Yes, let’s keep starting Mike James. And then sit him down for the other three quarters. The guy’s defense is Troy Hudson terrible, and that, folks, is very bad. James doesn’t usually play in the second quarter, nor the fourth, properly ceding it to Randy Foye. But that third quarter….Friday night against the Knicks, Nate Robinson came out and just torched James for 15 points on 5-5 FG in 8:57 of play, the main reason why a 18-point halftime lead shrunk to 6 before Wittman mercifully subbed in Foye. For the remaining 15:03, Robinson scored 6 on 2-6 shooting.
Coincidence? On Saturday, Chris Paul was 5-5 FG in the 23:12 James played him, and 1-7 the rest of the time with Foye the primary opponent on D. In the past two third quarters, point guards have scored 25 points and shot 9-9 FGs in the 20:09 James was supposed to be guarding them, and the Wolves were -19 during that stretch. One way to look at it is that James’s nonexistent defense is costing his team a point for every third quarter minute he plays. It wasn’t too hard to figure out the main source of KG’s ire when he said after the Knicks game, “I don’t know how many first-teamers want to play defense out there, but I know I’m one of them.”
3. Silver Linings
A couple months back I openly wondered if Foye and McCants could juggle their egos well enough to coexist synergistically in the same backcourt. The answer in the past two weeks has been a resounding yes. Latest evidence: Saturday’s 36-point second quarter blitz that saw Shaddy and Foye each go off for a dozen on 9-11 FG (4-5 from 3), a combined 6 assists and 2 turnovers.
Nice to see Trenton Hassell at least somewhat escape the doghouse over the weekend with a pair of strong efforts. Hassell was the third leg in the triangle with Foye and McCants in the third period on Saturday, getting 10 points on 5-6 FG. He and McCants were tied with a team-high +16 for those two games. I wonder if Randy Wittman defenders will spin Hassell’s resurgence as a response to the coach’s discipline, specifically his sitting him for all of the Orlando game, 3/4 of the Miami game, and putting McCants ahead of him in the second-line rotation when the starters rest. If so, may I suggest Witt try it with Ricky Davis, who after blowing up for 36 points in a stirring victory in Orlando has gone -35 over the last three games, a span in which the Wolves as a whole are -10. That’s -35 in the 85:02 Davis played the past three, versus +25 the 58:58 Davis sat. But by all means, bench Trenton Hassell.

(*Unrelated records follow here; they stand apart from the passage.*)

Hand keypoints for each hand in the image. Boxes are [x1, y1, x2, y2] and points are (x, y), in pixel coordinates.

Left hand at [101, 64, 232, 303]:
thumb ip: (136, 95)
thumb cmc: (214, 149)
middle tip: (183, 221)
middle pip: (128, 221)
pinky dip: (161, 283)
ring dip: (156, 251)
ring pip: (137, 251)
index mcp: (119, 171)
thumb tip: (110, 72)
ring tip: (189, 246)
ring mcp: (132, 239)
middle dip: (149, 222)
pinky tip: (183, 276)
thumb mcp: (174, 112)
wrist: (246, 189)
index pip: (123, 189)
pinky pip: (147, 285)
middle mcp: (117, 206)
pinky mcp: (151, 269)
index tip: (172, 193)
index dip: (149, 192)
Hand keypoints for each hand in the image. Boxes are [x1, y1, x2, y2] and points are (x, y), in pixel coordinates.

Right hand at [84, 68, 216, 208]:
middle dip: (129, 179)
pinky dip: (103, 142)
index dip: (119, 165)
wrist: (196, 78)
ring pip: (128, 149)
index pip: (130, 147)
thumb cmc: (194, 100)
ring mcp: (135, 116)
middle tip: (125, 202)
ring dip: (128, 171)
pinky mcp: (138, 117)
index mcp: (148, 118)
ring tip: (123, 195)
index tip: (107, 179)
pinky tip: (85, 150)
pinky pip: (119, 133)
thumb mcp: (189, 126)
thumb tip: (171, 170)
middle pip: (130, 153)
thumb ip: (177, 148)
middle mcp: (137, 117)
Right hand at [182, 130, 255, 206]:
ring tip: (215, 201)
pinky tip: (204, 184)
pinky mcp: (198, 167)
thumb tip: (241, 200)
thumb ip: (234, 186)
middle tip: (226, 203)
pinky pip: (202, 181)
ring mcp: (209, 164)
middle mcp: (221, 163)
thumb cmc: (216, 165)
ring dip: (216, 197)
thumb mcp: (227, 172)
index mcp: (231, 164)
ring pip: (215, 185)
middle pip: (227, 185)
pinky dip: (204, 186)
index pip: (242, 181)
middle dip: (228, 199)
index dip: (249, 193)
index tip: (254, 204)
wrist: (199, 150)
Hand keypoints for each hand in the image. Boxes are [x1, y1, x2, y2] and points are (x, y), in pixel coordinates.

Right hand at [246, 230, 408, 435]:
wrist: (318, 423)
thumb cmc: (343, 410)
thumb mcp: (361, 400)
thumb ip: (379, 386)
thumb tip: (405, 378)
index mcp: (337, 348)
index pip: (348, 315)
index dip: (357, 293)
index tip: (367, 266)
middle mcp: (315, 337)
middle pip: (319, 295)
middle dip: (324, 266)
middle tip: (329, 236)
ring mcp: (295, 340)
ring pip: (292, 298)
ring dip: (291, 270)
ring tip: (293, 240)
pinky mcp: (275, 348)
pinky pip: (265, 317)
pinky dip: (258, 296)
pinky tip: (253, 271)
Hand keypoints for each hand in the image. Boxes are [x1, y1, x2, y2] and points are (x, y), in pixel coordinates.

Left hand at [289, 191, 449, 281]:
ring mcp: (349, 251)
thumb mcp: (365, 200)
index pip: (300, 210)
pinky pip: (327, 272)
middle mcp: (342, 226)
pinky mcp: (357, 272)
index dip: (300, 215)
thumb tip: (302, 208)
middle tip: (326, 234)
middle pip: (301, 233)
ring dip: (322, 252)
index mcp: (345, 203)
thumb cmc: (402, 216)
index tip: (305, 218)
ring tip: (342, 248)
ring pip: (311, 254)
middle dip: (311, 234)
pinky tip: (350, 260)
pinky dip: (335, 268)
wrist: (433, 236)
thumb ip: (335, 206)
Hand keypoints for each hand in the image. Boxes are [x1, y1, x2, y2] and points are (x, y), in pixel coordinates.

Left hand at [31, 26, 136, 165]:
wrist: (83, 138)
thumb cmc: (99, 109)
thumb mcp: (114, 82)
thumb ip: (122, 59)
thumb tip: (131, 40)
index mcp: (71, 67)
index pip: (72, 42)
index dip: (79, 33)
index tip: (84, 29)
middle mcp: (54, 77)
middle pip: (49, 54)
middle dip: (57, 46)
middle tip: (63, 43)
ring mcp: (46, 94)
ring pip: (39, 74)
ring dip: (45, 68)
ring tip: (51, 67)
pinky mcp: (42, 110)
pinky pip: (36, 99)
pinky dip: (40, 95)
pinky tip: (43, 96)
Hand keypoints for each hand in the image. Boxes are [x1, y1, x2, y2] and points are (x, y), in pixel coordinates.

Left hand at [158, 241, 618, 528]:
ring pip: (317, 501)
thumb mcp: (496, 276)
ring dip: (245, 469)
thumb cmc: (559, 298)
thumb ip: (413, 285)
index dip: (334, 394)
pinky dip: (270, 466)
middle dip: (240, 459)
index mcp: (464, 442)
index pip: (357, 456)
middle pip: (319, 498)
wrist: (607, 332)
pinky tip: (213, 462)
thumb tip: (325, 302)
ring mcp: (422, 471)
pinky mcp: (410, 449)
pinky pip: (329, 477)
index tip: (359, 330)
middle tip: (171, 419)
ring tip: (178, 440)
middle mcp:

Finally, kudos to Garnett for stepping up big time and guarding centers when Wittman wisely goes to the younger, smaller roster at crunch time. His defense on Eddy Curry cinched the game and led to a bevy of Curry fouls and turnovers. His play on Marc Jackson and just his low-post shot-blocking presence in general on Saturday compensated for his scattershot offense.